## Multi Head Attention

### Why scaling is important before softmax

* 

In [3]:
import torch
import pandas as pd
import numpy as np
import random

In [2]:
# define the tensor
tensor = torch.tensor([0.5, -0.3, 0.7, -0.4, -0.3])

# apply softmax without scaling
softmax_result = torch.softmax(tensor, dim =-1)
print("Softmax without scaling:", softmax_result)

# apply softmax with scaling
scaled_tensor = tensor*8
softmax_scaled_result = torch.softmax(scaled_tensor, dim = -1)
print("Softmax with scaling:", softmax_scaled_result)

Softmax without scaling: tensor([0.2836, 0.1274, 0.3463, 0.1153, 0.1274])
Softmax with scaling: tensor([1.6787e-01, 2.7892e-04, 8.3145e-01, 1.2533e-04, 2.7892e-04])

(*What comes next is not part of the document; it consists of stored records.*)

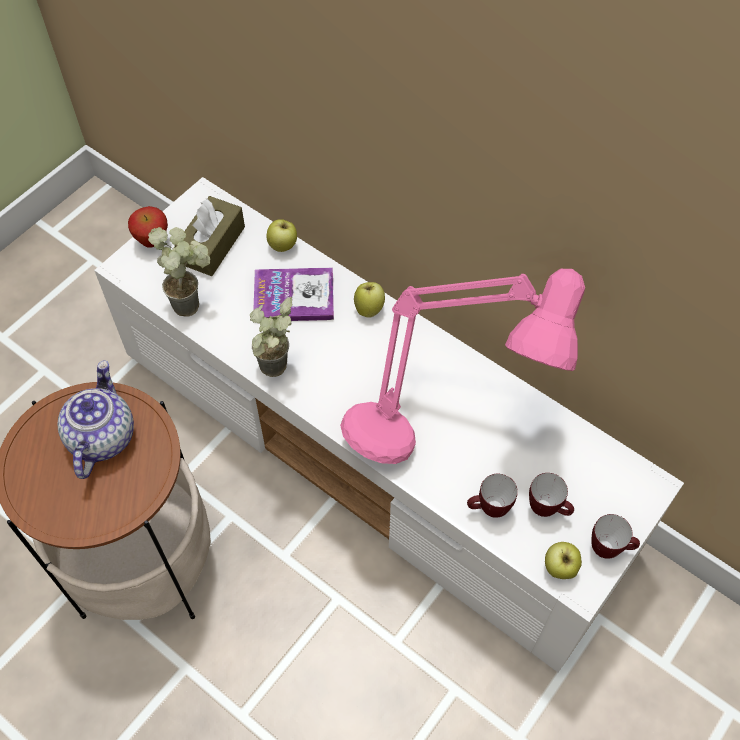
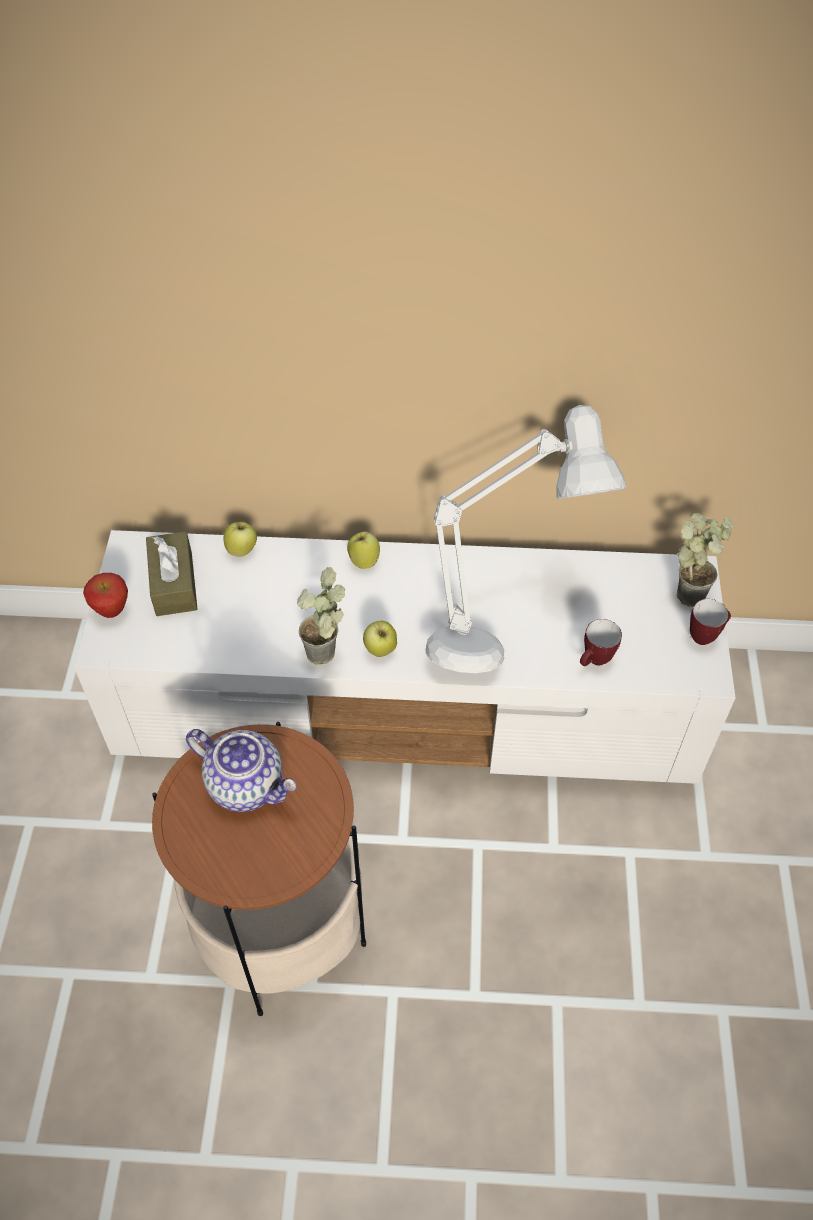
camera: 35 degrees left, 5 degrees down
teapot [57,360,134,479] -> teapot turned 150 degrees clockwise [186,729,297,812]
potted plant [148,227,211,317] -> potted plant moved to [677,513,733,607]
book [253,268,334,321] -> none
pink table lamp [340,269,585,464] -> grey table lamp [425,405,626,673]
mug [529,473,574,517] -> none
apple [545,542,582,579] -> apple moved to [363,621,397,657]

* This is not good as the weights are not proportionally distributed. This can be an issue with the attention mechanism.
* **Thus, we need to have normalisation before applying softmax on the tensor to have better proportion of weights to add upto 1.**
* **Normalization** is done by dividing the dot product of query matrix and key matrix (transpose). We get the attention scores.
* Then we convert the **attention scores** to **attention weights**
* We need to make the variance of the dot product stable


In [None]:
# Function to compute variance before and after scaling

def compute_variance(dim, trials =1000):
    dot_products = []
    scaled_dot_products = []

    # Generate multiple random vectors and compute dot products
    for _ in range(trials):
        q = np.random.randn(dim)
        k = np.random.randn(dim)

        # getting dot product
        dot_product = np.dot(q,k)
        dot_products.append(dot_product)

        # scale the dot product by sqrt
        scaled_dot_product = dot_product/np.sqrt(dim)
        scaled_dot_products.append(scaled_dot_product)